Preheat the oven to 375 degrees, and position the rack in the center.
Very simply, combine all ingredients in your baking dish - you know, like a 9 by 13 inch dish, or perhaps a porcelain quiche dish. I would not advise using individual ramekins, because as the fruit settles after cooking it will appear too low. Better too bake as one and later spoon into separate dessert bowls. Besides, I prefer the presentation of a homey dish right out of the oven, with darkened, caramelized edges, like you see above.

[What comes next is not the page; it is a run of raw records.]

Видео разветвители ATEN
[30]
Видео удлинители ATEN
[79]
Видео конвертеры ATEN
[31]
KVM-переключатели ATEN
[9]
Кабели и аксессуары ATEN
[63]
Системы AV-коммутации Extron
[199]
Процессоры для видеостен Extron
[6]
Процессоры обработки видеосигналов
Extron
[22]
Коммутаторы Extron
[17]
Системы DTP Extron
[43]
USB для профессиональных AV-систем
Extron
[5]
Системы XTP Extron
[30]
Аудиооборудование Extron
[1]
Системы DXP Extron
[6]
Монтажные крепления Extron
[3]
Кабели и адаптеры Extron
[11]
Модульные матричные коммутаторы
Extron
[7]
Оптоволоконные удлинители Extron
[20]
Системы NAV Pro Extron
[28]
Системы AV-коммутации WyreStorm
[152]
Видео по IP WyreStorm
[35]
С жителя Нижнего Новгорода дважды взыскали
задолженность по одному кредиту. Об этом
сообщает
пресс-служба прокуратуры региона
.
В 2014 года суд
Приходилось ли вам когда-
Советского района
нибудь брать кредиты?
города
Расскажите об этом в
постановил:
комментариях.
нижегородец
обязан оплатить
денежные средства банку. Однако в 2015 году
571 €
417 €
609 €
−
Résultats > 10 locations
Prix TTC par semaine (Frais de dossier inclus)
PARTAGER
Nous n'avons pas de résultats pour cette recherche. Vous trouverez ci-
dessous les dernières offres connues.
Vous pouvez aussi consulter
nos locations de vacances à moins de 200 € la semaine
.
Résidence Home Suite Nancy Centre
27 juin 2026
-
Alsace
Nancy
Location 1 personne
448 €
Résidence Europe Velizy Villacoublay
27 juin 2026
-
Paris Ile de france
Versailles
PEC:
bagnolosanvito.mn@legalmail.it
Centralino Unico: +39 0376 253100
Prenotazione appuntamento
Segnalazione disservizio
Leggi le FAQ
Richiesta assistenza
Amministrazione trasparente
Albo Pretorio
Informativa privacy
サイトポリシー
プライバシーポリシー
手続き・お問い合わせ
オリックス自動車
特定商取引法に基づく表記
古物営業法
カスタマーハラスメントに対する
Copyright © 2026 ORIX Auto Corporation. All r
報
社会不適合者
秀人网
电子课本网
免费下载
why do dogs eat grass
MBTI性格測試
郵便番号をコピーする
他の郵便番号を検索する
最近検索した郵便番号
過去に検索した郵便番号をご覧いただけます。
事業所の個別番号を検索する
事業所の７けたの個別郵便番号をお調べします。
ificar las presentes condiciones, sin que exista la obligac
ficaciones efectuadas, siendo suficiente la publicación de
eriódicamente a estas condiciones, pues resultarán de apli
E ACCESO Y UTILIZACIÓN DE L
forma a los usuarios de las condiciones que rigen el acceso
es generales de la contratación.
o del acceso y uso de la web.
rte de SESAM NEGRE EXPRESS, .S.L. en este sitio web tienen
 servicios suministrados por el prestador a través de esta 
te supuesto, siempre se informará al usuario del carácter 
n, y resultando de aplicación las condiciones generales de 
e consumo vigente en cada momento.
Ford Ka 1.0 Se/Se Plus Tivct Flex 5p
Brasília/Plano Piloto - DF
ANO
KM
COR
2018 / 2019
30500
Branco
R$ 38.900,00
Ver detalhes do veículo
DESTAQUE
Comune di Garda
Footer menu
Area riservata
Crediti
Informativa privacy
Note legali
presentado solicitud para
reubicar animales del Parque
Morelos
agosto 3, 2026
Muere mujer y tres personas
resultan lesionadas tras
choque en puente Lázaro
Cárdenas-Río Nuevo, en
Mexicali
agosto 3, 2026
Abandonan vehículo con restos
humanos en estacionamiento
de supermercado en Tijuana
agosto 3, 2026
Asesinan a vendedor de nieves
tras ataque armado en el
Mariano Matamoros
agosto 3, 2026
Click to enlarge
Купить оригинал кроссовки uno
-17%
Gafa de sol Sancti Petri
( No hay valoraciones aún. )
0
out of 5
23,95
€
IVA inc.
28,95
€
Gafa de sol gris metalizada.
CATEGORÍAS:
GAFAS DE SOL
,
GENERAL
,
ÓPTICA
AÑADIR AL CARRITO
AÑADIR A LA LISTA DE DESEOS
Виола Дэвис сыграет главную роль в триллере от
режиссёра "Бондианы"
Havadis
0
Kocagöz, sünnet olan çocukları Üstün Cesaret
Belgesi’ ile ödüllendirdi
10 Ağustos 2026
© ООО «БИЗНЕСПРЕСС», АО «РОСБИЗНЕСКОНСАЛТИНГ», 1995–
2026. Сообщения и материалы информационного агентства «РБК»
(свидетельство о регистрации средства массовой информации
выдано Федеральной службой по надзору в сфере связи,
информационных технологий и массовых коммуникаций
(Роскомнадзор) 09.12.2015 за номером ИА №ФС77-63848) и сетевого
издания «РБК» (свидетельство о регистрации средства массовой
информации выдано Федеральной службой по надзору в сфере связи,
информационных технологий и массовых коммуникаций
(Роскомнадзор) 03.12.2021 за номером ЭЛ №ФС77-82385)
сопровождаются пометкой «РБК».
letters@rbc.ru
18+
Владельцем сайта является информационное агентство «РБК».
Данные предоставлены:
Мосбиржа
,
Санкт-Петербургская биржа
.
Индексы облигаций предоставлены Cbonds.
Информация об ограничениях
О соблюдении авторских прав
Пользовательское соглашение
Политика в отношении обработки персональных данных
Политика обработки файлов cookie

Allow the mixture to macerate for about 15 minutes, stirring a few times, until the sugar dissolves into the fruit's juices. Slide the dish into the oven and bake undisturbed for 45 minutes. Remove to a rack and allow to rest 15 minutes or longer before serving. Obviously vanilla ice cream would complement well.
Baked Ginger-Rhubarb
5 cups rhubarb, sliced into 1 inch pieces
One 2 to 3 inch piece of ginger
1 cup sugar
1/2 cup light brown sugar
1/4 cup cornstarch
Zest of one large orange
Without the added sweetness of the strawberries, it is necessary to increase the sugar in order to counter the tartness of the rhubarb and the heat of the ginger.
Peel the ginger and slice it into think match sticks. If you like the taste of candied ginger, with its sweet but spicy flavor, you will love this dessert. A small amount goes a long way here, but with the orange zest and brown sugar, there is a lovely balance. This photo shows the macerating process before the sugar has dissolved.
As with the strawberry rhubarb, toss all of the ingredients together in the dish. When the juices run with the sugar, bake in a preheated 375 degree oven for 45 minutes. Serve with vanilla or ginger ice cream.